Key features of a socially‑oriented objective:

  1. Provision of essential services (e.g., water, electricity, healthcare).
  2. Price setting below market equilibrium to increase accessibility.
  3. Reinvestment of any surplus into community projects.

5. Profit Maximisation

Profit maximisation is the dominant objective for most private‑sector firms. The firm seeks the level of output where the difference between total revenue and total cost is greatest.

The condition for profit maximisation in the short run is:

\$MR = MC\$

where \$MR\$ is marginal revenue and \$MC\$ is marginal cost. At this point, any increase or decrease in output would reduce profit.

6. Growth

Growth refers to the desire to expand the firm’s size, market share, or product range. Growth can be pursued for several reasons:

  • Achieving economies of scale, which lower average costs.
  • Increasing market power and bargaining strength.
  • Diversifying risk across different products or markets.

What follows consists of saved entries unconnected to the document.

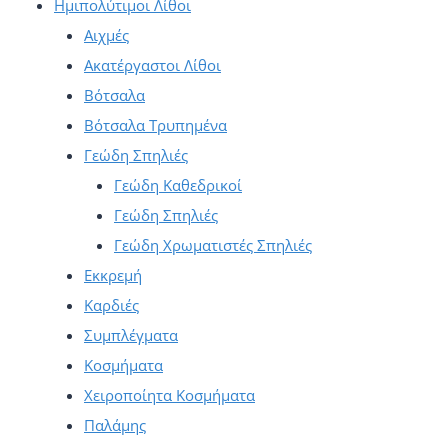
Ημιπολύτιμοι Λίθοι
Αιχμές
Ακατέργαστοι Λίθοι
Βότσαλα
Βότσαλα Τρυπημένα
Γεώδη Σπηλιές
Γεώδη Καθεδρικοί
Γεώδη Σπηλιές
Γεώδη Χρωματιστές Σπηλιές
Εκκρεμή
Καρδιές
Συμπλέγματα
Κοσμήματα
Χειροποίητα Κοσμήματα
Παλάμης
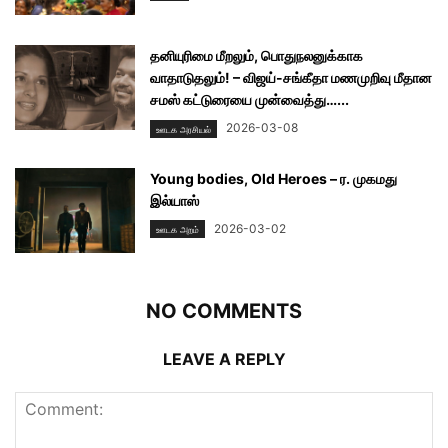
தனியுரிமை மீறலும், பொதுநலனுக்காக
வாதாடுதலும்! – விஜய்-சங்கீதா மணமுறிவு மீதான
சமஸ் கட்டுரையை முன்வைத்து…...
2026-03-08
ஊடக அரசியல்
Young bodies, Old Heroes – ர. முகமது
இல்யாஸ்
2026-03-02
ஊடக அறம்
NO COMMENTS
LEAVE A REPLY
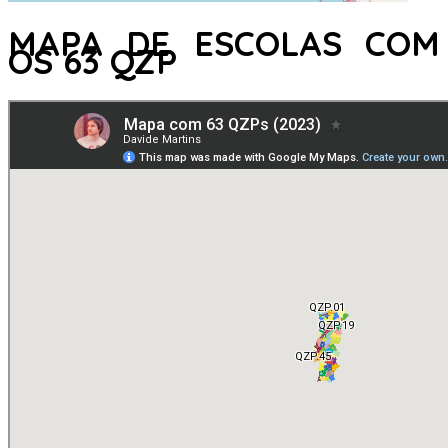
MAPA DE ESCOLAS COM
OS 63 QZP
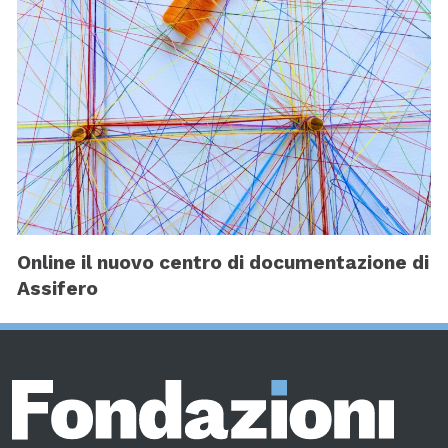
Online il nuovo centro di documentazione di
Assifero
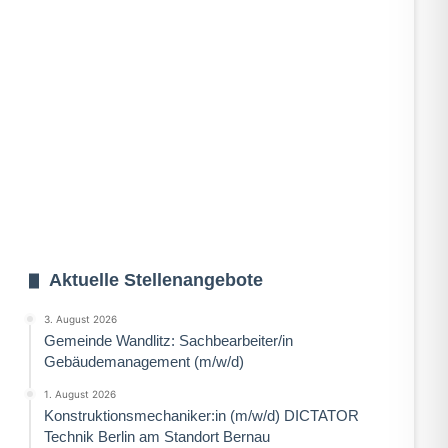
Aktuelle Stellenangebote
3. August 2026
Gemeinde Wandlitz: Sachbearbeiter/in
Gebäudemanagement (m/w/d)
1. August 2026
Konstruktionsmechaniker:in (m/w/d) DICTATOR
Technik Berlin am Standort Bernau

Growth strategies include:

  1. Internal expansion (e.g., reinvestment of profits).
  2. Mergers and acquisitions.
  3. Entering new geographic markets.

7. Comparison of Objectives

ObjectivePrimary GoalKey MeasureTypical Industries
SurvivalContinue operatingBreak‑even point (TR = TC)Start‑ups, small retailers
Social WelfareImprove community well‑beingService coverage, affordabilityPublic utilities, NGOs, co‑ops
Profit MaximisationMaximise profitDifference between TR and TC; MR = MCMost private‑sector firms
GrowthExpand size/market shareRevenue growth, market share, economies of scaleMultinationals, fast‑growing tech firms

Suggested diagram: A graph showing the profit‑maximising point where MR intersects MC, with the break‑even point indicated where TR = TC.

8. Interplay Between Objectives

Firms often balance multiple objectives. For example, a firm may aim for profit maximisation in the short run to ensure survival, while simultaneously planning for long‑term growth. Publicly owned firms may combine social welfare with financial sustainability.

9. Summary

  • Survival is the minimum requirement for a firm to continue operating.
  • Social welfare focuses on community benefits, sometimes at the expense of profit.
  • Profit maximisation seeks the highest possible profit, using the MR = MC rule.
  • Growth aims to increase the firm’s scale and market influence, often through economies of scale.